I am not here to offer you advice. No, today I am here to tell you a story that you may or may not relate to, in some way or another. Today I am here to tell you how I have proved to myself, for sure, that I am still a clumsy child in a clumsy adult body. I always thought this was a possibility, but after our recent camping trip, now I know it’s a definite.
I have been camping at Gilson Pond Campground at the bottom of Mount Monadnock in New Hampshire for 10 years, minus one- I did not camp there the year I was pregnant with my son (2016). I hike the mountain at least once a trip, sometimes twice. Every year since I started this tradition, something crazy has always happened, and since I have been bringing my children, one of them has always somehow managed to injure themselves. It is never an injury that requires a hospital visit (though one year a friend managed to hook my thumb with a fishing hook and we went to the hospital to get it out, that was fun…), but it is usually bad enough that we get some weird looks from people when we get back home.
Well, this trip was my turn for the injury, and it was a doozy.
This year, we took two vehicles up – my gas hog truck stashed with all of our camping and hiking gear, and my boyfriend’s mother’s Sante Fe. I drove her car with the kids and he followed me in my truck.
It poured on and off during the drive up. My boyfriend joked that I shouldn’t need a map, I know my way to the campground and the surrounding area, and I pretended to be offended. We laughed each time we found a 90’s throwback song on the radio and suggested it to the other one, finding that we were both listening to that exact song. My son kept trying to look back and wave because “Look, Daddy is still behind us!”
It was a mostly uneventful drive up, and I was hopeful for an uneventful trip.
We got to the campground and I checked us in. They asked if we needed a map, and even though we don’t (we get the same site every year), I took one anyways. Now it’s pouring. Okay fine, not a big deal, since we usually get stuff out of the vehicle and head to town to get meats and whatever items we inevitably forget every damn time. So we head down to our campsite, and I pull to the side so he can back my truck in. We have decided that since it’s pouring, we will just drop the truck off and head right to the store before taking anything out – it is supposed to clear up.
(Side note: it cleared up long enough to get the tent up, and then poured buckets until about 4am- we had a small river running under our tent that night)
I should mention that I get overly excited every year because I find “mountain blueberries.” I stop mid-hike for them. I veer off the trail for them. I eat every single one I can find. This year would be no different.
As my boyfriend is parking my truck, I get out of the car so I can move over to the passenger side. He says something about “this is some BS” that I make him drive, which I ignore, and then it happens. I notice blueberries right next to the car door, and as I open the door so I can get in, I lean down to look at the blueberries and shriek with excitement- and then I see a flash.
He said it sounded like the door hit a rock. He said he was going to tell me to watch the door on the rocks, and then he saw me keel over, my hand pressed against the side of my head.

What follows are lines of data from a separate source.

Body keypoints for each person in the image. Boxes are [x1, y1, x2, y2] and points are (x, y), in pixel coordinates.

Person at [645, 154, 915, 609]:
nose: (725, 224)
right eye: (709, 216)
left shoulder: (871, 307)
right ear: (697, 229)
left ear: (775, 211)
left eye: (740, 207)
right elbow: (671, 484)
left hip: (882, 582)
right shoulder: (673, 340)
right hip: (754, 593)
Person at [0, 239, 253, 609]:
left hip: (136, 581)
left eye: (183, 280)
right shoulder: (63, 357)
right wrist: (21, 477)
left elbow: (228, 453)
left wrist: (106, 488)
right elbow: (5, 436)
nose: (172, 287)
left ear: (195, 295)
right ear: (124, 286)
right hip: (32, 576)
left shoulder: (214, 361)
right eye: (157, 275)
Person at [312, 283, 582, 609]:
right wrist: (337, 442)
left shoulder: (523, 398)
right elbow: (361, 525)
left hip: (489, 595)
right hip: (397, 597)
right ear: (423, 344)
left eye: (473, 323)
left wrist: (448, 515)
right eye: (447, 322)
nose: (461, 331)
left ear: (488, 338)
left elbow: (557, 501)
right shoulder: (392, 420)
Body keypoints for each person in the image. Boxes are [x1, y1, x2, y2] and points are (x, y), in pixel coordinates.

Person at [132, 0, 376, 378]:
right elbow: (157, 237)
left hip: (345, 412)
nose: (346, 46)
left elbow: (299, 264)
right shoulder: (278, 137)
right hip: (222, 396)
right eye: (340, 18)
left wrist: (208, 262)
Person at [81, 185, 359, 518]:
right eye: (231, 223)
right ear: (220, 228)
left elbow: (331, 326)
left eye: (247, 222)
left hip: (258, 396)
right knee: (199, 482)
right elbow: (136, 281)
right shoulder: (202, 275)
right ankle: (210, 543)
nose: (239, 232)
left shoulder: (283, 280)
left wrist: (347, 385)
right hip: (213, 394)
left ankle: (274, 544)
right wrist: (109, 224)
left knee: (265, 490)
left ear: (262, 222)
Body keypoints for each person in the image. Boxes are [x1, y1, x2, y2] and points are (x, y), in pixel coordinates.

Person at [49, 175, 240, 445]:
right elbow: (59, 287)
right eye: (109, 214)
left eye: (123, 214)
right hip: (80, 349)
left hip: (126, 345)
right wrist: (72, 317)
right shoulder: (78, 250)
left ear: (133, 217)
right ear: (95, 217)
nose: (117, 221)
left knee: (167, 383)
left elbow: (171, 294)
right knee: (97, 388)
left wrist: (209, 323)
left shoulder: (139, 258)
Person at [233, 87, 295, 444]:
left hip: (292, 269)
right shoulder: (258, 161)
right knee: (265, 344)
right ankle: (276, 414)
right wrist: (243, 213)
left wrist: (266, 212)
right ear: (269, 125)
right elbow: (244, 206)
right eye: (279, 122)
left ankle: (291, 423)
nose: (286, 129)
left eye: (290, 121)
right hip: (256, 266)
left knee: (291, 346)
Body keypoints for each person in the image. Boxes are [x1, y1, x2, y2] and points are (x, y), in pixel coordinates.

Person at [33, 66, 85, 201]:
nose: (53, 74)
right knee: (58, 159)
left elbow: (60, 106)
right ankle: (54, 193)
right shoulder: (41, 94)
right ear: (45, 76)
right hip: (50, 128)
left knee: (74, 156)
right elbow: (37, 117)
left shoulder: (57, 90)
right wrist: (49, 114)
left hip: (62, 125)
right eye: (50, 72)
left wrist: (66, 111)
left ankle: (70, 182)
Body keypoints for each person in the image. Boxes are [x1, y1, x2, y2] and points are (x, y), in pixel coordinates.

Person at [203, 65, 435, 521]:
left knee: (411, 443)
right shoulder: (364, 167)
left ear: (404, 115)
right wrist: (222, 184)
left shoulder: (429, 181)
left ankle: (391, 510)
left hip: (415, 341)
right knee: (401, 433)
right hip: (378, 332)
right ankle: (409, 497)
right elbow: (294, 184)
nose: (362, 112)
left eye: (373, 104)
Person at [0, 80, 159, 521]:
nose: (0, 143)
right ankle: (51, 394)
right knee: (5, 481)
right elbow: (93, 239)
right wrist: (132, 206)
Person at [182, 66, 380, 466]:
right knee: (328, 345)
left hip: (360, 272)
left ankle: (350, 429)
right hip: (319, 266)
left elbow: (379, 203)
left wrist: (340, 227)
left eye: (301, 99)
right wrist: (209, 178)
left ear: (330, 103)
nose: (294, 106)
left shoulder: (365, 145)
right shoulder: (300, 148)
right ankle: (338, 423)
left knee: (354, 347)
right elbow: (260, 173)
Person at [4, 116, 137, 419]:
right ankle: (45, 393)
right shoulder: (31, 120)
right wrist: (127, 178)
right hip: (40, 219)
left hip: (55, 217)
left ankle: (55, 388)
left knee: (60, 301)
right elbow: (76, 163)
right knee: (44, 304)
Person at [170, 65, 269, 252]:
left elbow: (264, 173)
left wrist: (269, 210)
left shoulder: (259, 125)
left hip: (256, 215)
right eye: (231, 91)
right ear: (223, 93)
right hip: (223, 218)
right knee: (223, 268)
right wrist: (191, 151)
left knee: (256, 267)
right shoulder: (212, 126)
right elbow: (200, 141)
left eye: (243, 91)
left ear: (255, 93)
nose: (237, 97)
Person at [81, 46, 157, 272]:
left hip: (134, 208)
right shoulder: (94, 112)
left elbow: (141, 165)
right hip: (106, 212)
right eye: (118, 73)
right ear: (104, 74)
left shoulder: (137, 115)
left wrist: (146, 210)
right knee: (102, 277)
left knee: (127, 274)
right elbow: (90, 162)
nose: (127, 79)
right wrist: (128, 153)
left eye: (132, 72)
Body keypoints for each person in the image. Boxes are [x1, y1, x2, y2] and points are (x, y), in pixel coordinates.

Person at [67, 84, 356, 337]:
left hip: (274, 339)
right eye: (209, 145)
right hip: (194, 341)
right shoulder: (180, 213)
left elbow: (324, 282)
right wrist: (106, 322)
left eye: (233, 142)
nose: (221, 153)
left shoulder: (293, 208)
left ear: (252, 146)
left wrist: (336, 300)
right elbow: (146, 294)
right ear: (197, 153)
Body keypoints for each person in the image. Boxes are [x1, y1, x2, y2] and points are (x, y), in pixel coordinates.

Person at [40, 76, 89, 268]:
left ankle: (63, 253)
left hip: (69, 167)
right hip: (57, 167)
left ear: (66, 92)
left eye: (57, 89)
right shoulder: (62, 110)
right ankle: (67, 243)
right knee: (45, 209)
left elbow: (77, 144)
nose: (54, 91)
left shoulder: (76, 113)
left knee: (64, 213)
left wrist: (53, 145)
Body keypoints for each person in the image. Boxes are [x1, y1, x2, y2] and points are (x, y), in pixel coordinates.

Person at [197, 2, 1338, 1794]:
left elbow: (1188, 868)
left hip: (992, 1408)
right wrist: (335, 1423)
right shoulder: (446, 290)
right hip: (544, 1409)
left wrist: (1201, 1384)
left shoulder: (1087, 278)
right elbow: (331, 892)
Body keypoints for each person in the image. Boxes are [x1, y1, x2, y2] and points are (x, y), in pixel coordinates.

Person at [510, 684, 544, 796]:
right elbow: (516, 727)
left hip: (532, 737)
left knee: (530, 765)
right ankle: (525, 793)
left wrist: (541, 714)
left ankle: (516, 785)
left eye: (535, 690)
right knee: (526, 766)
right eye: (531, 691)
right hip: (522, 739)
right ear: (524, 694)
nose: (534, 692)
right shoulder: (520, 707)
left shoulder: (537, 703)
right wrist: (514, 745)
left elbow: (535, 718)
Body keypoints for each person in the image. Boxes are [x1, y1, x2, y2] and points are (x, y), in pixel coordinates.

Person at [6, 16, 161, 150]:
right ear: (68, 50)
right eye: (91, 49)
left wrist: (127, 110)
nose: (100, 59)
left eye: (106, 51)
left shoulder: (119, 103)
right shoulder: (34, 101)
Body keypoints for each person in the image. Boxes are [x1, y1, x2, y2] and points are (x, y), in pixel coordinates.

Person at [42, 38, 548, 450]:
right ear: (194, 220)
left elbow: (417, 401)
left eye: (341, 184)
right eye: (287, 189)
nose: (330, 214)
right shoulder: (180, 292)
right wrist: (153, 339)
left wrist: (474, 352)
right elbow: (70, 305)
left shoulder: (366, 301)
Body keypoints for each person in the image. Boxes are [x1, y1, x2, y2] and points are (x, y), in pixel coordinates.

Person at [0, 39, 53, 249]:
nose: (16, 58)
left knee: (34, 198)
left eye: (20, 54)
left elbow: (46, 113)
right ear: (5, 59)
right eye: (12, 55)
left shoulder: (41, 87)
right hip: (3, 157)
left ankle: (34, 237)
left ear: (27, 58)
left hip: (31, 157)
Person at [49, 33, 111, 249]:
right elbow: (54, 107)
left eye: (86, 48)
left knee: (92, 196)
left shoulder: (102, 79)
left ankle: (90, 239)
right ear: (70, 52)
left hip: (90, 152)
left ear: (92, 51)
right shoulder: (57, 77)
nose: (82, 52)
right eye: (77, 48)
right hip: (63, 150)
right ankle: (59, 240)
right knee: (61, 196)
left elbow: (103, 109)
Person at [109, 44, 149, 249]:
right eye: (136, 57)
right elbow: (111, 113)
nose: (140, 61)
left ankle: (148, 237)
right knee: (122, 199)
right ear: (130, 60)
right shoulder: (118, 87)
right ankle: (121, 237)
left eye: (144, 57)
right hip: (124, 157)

My glasses fell off my face, and somehow they were still in one piece. The pain I felt was excruciating. I thought for sure I would be bleeding, or that I had broken my eye socket – the door got me right at the side of my left eye.
We found an ice pack (thankfully I pack for just about every scenario imaginable) and put it against my face. There was no blood, but there was a lump so big I didn’t think my glasses would fit back on my face. He asked if I was okay, and though I said yes, I was so angry I cried. We went to the grocery store first, and as I was walking around, I realized I was dizzy. I wondered if I had given myself a concussion, but by the time we left and went to Walmart, I was no longer dizzy, just in horrible pain.
By the time we went to bed, the black eye started. Over the next few days, it seemed to get worse by the hour. We still hiked and did everything that we usually do, but my boyfriend was concerned that people were going to think the worst of him: here I was, hiking with a black eye and carrying our daughter on my back in the hiking backpack, and he was only carrying water. People DID look at me and then at him with strange looks, but I didn’t care – as long as the pain was kept at bay with Ibuprofen, I was still having a good time.
The rest of the trip was uneventful, injury-wise. I guess I’d rather me than have the kids get hurt, but maybe if we could get a break from all injuries, that would be SUPER AWESOME.
And yes, I ate those damn blueberries.
Hope your eye is doing better!! I did this but it was far less tough! I was wearing my baby in the grocery store and trying to get items under the cart and wasn’t paying attention to myself, and when I leaned up, I somehow shielded her head, but managed to knock myself by the eye with the conveyer belt. To this day, I have no idea how i did it, but managed to give myself a nice black eye on the conveyer belt! It hurt so bad i thought I was going to pass out right then and there!